Omit the pictures, then reproduce every remaining record exactly.

Material shown Block Start

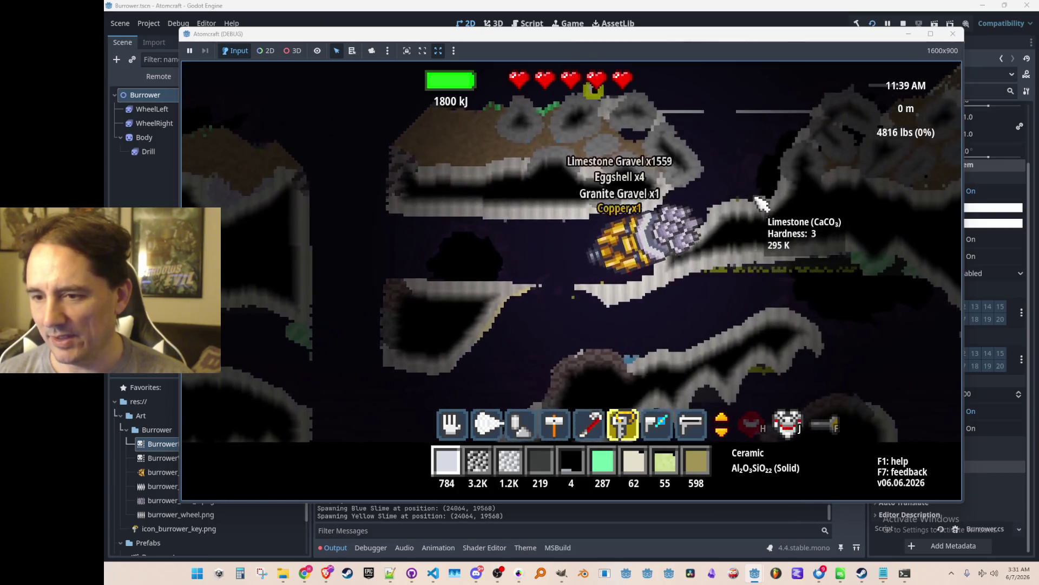
pyautogui.press('a')
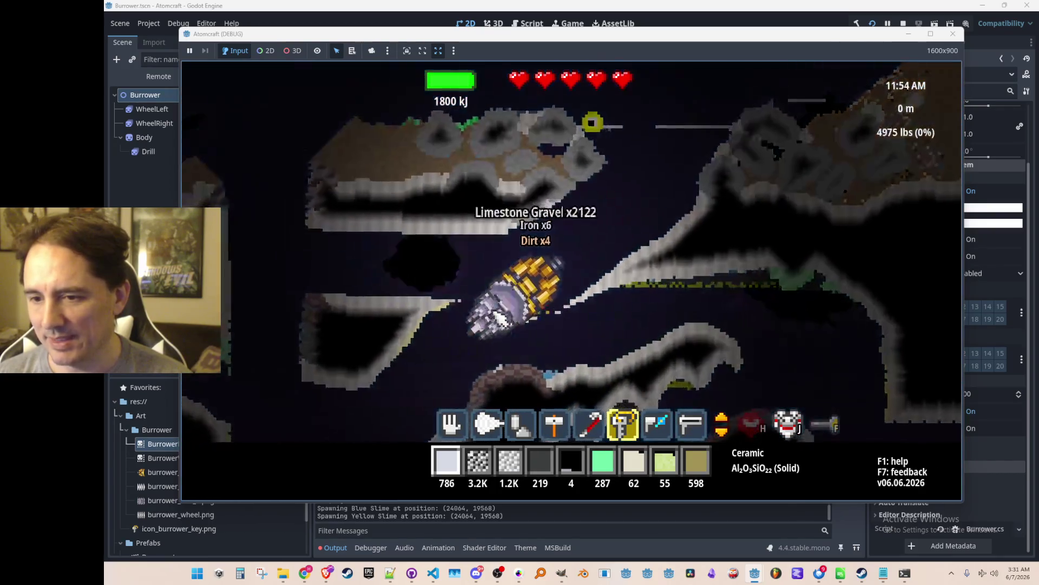
pyautogui.press('a')
pyautogui.press('a')
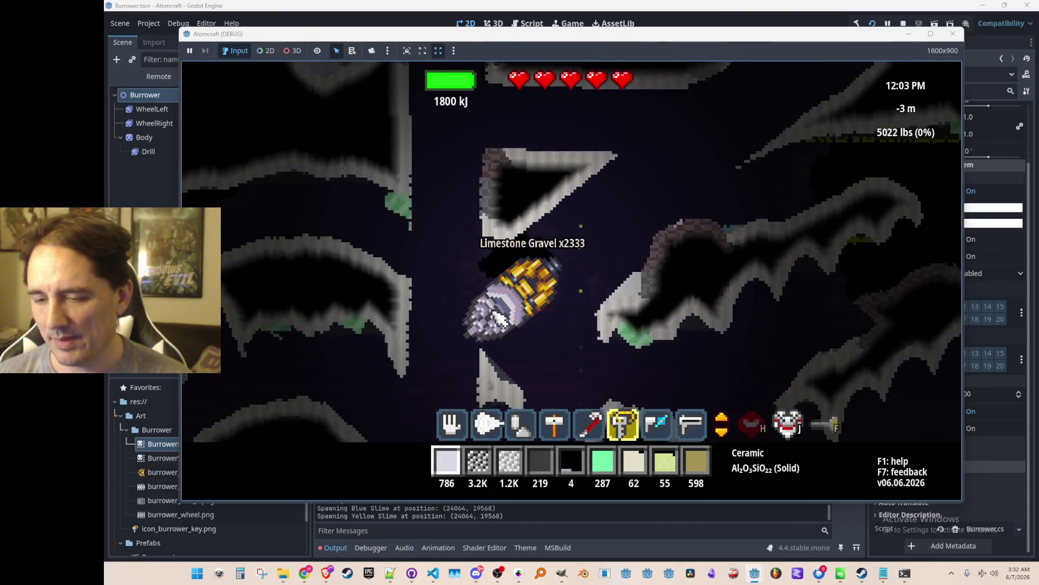
pyautogui.press('a')
pyautogui.press('a')
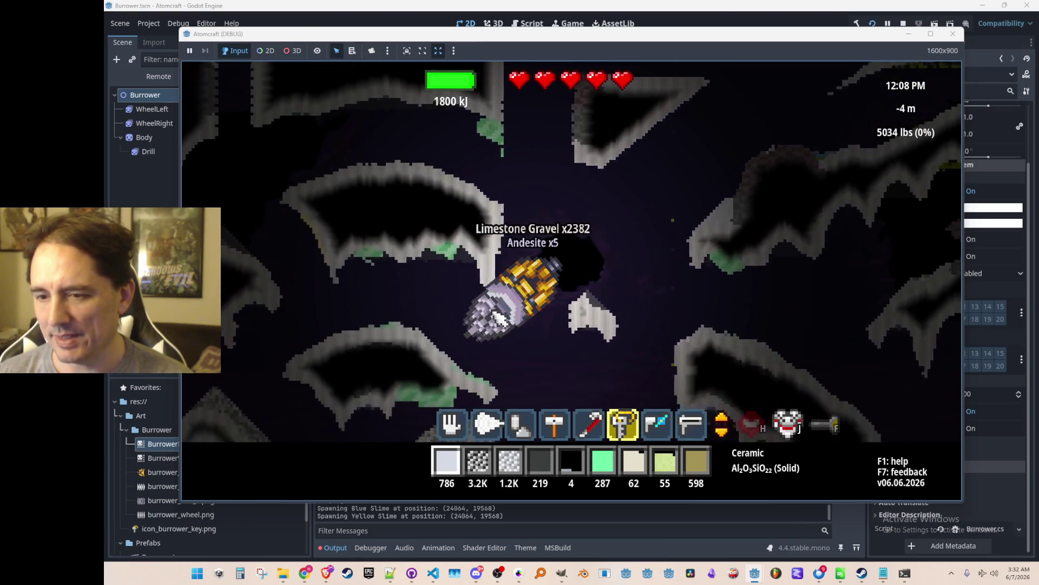
pyautogui.press('a')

Material shown Block End

Written answer:
pyautogui.press('a')
pyautogui.press('a')
pyautogui.press('a')
pyautogui.press('a')
pyautogui.press('a')
pyautogui.press('a')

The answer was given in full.